Collected data
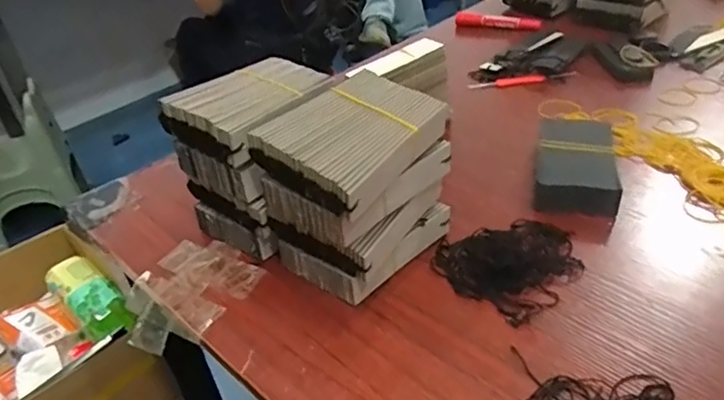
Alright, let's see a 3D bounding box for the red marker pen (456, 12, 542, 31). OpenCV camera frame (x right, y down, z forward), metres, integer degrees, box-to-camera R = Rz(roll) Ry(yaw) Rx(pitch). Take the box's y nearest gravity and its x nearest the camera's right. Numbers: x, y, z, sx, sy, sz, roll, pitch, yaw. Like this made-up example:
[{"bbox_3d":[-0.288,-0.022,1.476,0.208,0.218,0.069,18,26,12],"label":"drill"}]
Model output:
[{"bbox_3d":[0.223,-0.294,0.957,0.136,0.019,0.026,11,39,23],"label":"red marker pen"}]

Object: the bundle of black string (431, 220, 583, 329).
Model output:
[{"bbox_3d":[0.130,0.048,0.516,0.108,0.018,0.119,27,47,37],"label":"bundle of black string"}]

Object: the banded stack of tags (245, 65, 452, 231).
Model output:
[{"bbox_3d":[-0.008,-0.051,0.472,0.106,0.047,0.127,25,46,36],"label":"banded stack of tags"}]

YOUR OBJECTIVE
Please reproduce the records above exactly and leave any picture behind.

REPLY TO THE EXERCISE
Alright, let's see a 3D bounding box for the red marker pen (456, 12, 542, 31). OpenCV camera frame (x right, y down, z forward), metres, integer degrees, box-to-camera R = Rz(roll) Ry(yaw) Rx(pitch). Take the box's y nearest gravity and its x nearest the camera's right. Numbers: x, y, z, sx, sy, sz, roll, pitch, yaw. Like this made-up example:
[{"bbox_3d":[-0.288,-0.022,1.476,0.208,0.218,0.069,18,26,12],"label":"drill"}]
Model output:
[{"bbox_3d":[0.223,-0.294,0.957,0.136,0.019,0.026,11,39,23],"label":"red marker pen"}]

Object: the bundle of black string (431, 220, 583, 329).
Model output:
[{"bbox_3d":[0.130,0.048,0.516,0.108,0.018,0.119,27,47,37],"label":"bundle of black string"}]

Object: the banded stack of tags (245, 65, 452, 231).
Model output:
[{"bbox_3d":[-0.008,-0.051,0.472,0.106,0.047,0.127,25,46,36],"label":"banded stack of tags"}]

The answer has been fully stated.